(Given records begins)

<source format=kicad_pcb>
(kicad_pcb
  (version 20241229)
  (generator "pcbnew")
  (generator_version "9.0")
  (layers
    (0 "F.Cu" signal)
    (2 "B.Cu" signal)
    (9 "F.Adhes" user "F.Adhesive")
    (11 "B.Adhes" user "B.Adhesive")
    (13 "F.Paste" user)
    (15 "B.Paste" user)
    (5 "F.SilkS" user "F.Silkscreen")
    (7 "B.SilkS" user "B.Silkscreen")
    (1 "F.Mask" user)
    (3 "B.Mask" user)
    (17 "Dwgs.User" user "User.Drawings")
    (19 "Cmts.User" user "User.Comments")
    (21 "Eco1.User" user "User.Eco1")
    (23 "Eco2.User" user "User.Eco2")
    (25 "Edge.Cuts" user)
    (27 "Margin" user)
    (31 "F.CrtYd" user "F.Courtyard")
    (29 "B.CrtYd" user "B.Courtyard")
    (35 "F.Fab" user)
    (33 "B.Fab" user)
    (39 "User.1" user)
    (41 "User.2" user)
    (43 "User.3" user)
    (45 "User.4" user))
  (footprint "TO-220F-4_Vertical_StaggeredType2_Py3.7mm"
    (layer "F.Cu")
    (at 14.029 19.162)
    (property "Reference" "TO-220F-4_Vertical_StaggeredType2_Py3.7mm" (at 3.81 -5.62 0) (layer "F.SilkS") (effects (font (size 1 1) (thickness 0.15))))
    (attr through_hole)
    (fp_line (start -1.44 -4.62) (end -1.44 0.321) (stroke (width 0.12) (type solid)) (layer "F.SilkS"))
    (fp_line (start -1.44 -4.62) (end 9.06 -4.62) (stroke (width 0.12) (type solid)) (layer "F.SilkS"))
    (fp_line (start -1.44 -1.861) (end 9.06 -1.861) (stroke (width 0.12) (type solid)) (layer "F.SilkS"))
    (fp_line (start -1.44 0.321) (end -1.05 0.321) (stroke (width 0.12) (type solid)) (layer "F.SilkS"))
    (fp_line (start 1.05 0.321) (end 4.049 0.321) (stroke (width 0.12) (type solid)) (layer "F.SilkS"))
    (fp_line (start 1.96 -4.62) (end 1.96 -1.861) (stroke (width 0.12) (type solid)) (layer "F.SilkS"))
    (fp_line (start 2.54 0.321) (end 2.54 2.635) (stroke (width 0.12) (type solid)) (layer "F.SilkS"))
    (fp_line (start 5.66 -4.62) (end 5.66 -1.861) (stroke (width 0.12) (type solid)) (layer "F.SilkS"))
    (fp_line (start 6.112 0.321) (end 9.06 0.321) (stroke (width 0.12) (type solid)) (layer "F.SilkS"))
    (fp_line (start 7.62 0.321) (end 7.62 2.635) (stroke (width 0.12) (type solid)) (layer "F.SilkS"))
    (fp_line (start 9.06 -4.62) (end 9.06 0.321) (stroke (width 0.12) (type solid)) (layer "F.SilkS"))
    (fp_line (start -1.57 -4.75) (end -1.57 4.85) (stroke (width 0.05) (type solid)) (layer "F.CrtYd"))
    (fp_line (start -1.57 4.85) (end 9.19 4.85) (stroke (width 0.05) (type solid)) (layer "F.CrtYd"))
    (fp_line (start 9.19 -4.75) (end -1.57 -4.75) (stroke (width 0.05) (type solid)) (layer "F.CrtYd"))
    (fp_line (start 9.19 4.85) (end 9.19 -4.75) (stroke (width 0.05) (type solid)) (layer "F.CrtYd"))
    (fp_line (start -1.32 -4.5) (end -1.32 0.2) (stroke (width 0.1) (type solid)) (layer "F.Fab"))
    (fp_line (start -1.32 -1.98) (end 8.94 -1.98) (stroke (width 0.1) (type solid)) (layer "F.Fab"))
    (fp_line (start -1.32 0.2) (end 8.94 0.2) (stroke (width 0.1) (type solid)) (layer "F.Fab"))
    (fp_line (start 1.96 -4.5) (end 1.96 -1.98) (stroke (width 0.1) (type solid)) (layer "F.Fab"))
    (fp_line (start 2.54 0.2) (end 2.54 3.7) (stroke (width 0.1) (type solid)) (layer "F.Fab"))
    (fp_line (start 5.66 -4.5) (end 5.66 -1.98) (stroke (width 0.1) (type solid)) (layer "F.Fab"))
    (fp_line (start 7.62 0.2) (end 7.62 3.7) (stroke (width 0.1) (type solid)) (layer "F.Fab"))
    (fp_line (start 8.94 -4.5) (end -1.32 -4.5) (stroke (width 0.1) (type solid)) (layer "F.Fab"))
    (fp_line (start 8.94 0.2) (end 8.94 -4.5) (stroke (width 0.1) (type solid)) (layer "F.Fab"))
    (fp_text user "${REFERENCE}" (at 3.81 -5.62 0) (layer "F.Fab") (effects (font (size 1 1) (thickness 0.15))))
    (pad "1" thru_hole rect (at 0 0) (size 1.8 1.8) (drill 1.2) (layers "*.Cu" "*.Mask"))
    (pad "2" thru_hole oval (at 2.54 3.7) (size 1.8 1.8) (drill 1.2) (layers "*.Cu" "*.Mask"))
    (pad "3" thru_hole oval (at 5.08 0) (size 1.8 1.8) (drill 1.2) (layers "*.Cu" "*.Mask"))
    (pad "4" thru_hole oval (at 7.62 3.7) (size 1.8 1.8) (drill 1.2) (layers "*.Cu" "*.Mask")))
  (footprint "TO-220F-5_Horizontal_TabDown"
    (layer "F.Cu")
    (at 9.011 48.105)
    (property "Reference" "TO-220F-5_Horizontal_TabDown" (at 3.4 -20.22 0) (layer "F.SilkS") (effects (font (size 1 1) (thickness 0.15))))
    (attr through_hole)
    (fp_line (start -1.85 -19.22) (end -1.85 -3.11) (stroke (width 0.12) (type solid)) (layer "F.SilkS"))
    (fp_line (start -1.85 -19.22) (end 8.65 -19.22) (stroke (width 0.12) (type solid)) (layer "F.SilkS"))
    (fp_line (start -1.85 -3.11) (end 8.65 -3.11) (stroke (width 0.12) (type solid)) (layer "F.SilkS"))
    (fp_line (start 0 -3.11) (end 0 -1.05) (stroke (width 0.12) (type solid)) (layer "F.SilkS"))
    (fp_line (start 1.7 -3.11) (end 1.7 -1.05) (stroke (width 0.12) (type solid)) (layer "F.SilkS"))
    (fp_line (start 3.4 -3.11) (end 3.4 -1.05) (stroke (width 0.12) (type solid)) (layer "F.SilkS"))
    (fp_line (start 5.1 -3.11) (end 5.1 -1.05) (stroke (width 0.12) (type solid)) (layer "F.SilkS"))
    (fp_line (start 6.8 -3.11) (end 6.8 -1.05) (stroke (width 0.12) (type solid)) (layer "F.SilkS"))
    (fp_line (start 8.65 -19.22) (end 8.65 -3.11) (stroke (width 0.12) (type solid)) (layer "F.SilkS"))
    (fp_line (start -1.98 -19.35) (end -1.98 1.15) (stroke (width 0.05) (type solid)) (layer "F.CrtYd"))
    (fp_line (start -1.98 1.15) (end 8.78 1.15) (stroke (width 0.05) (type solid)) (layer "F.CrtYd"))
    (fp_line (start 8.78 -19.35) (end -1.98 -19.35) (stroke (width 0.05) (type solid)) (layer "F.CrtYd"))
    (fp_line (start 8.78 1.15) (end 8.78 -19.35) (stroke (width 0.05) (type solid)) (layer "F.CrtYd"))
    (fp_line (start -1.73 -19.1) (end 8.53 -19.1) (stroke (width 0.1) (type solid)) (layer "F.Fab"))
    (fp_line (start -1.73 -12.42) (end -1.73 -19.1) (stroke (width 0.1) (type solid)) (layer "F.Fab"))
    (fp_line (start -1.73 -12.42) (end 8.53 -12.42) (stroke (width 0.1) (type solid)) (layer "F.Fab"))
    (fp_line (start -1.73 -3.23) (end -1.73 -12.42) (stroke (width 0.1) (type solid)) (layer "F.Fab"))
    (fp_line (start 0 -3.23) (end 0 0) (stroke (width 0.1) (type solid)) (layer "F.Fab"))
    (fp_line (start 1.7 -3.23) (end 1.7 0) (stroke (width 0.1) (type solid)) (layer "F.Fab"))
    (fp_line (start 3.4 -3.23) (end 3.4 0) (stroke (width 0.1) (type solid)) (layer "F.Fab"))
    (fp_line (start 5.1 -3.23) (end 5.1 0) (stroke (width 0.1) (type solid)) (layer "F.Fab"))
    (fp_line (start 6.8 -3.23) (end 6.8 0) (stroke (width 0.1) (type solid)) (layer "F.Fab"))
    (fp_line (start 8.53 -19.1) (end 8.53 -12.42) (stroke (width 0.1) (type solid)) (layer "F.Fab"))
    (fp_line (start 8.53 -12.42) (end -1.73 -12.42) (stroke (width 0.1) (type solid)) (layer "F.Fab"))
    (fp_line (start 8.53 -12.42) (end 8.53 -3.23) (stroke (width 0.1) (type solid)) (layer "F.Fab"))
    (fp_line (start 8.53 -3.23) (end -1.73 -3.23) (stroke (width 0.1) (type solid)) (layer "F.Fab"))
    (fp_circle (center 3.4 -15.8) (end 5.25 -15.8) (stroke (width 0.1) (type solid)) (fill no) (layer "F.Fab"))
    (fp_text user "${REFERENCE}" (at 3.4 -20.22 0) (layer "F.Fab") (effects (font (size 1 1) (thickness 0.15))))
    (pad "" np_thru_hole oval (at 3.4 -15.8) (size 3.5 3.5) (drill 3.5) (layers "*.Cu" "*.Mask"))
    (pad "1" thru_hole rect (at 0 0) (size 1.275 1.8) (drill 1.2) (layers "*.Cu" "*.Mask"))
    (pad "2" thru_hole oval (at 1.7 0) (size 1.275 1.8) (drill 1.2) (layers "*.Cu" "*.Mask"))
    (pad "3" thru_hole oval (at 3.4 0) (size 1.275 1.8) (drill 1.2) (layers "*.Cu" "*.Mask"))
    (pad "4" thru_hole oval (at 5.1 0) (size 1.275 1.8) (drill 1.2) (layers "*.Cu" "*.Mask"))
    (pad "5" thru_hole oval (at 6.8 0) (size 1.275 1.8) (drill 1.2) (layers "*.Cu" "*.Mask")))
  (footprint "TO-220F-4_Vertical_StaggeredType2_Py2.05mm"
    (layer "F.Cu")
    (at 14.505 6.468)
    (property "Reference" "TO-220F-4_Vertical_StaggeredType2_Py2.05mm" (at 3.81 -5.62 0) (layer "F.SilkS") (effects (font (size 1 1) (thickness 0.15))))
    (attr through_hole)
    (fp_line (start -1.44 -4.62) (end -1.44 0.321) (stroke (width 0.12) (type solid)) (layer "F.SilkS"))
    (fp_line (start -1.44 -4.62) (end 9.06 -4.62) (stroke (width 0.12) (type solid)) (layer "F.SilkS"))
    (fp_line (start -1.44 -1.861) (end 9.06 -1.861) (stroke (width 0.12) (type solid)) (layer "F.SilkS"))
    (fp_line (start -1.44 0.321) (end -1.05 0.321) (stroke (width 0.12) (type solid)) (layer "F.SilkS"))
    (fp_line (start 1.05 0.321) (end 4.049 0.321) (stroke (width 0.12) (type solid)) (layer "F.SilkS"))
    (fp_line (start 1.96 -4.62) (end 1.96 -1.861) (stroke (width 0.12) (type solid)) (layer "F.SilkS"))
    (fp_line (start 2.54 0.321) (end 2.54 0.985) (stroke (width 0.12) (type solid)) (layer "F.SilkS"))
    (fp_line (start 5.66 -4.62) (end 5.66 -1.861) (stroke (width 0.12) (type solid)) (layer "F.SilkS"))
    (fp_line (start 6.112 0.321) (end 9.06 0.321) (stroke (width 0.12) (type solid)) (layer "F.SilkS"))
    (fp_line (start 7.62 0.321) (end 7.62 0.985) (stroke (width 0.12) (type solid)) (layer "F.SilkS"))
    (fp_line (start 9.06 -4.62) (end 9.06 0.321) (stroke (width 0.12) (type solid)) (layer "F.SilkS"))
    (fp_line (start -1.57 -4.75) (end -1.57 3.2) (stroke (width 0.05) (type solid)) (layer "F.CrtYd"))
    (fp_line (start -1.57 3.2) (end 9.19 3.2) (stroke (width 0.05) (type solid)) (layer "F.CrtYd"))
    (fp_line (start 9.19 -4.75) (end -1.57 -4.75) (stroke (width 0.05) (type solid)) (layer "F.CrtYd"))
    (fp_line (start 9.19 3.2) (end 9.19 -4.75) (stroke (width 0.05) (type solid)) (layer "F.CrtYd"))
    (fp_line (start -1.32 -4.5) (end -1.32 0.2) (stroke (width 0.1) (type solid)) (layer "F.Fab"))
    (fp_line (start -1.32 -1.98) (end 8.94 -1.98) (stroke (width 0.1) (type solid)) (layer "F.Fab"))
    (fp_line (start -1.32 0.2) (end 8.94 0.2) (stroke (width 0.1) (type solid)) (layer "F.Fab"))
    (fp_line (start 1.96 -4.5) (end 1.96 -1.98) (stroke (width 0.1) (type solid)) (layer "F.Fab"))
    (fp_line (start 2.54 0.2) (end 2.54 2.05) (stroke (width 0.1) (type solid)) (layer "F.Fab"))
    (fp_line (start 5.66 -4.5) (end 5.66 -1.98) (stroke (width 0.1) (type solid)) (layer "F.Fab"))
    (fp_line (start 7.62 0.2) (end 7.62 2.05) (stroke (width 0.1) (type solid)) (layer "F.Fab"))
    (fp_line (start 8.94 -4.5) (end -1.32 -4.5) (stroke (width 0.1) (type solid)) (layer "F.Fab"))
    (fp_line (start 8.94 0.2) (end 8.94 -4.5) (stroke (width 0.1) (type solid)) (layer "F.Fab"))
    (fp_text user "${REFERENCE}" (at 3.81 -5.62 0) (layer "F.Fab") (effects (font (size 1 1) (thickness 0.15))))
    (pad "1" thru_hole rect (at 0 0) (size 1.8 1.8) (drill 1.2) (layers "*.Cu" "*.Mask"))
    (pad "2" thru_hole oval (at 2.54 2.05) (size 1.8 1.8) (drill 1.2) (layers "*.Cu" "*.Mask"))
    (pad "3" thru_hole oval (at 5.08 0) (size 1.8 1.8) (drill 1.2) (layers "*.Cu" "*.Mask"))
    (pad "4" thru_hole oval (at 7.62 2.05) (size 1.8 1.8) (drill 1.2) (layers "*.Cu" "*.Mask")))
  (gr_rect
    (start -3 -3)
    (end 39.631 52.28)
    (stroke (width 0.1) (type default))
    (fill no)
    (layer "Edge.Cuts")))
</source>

(Given records ends)

Work instructions
In the records above, the line with "(fp_line (start -1.73 -12.42) (end 8.53" marks the start and the line with "(fp_line (start 5.1 -3.23)" marks the end; copy that stretch exactly, both lines included, and nothing else.

Answer section
    (fp_line (start -1.73 -12.42) (end 8.53 -12.42) (stroke (width 0.1) (type solid)) (layer "F.Fab"))
    (fp_line (start -1.73 -3.23) (end -1.73 -12.42) (stroke (width 0.1) (type solid)) (layer "F.Fab"))
    (fp_line (start 0 -3.23) (end 0 0) (stroke (width 0.1) (type solid)) (layer "F.Fab"))
    (fp_line (start 1.7 -3.23) (end 1.7 0) (stroke (width 0.1) (type solid)) (layer "F.Fab"))
    (fp_line (start 3.4 -3.23) (end 3.4 0) (stroke (width 0.1) (type solid)) (layer "F.Fab"))
    (fp_line (start 5.1 -3.23) (end 5.1 0) (stroke (width 0.1) (type solid)) (layer "F.Fab"))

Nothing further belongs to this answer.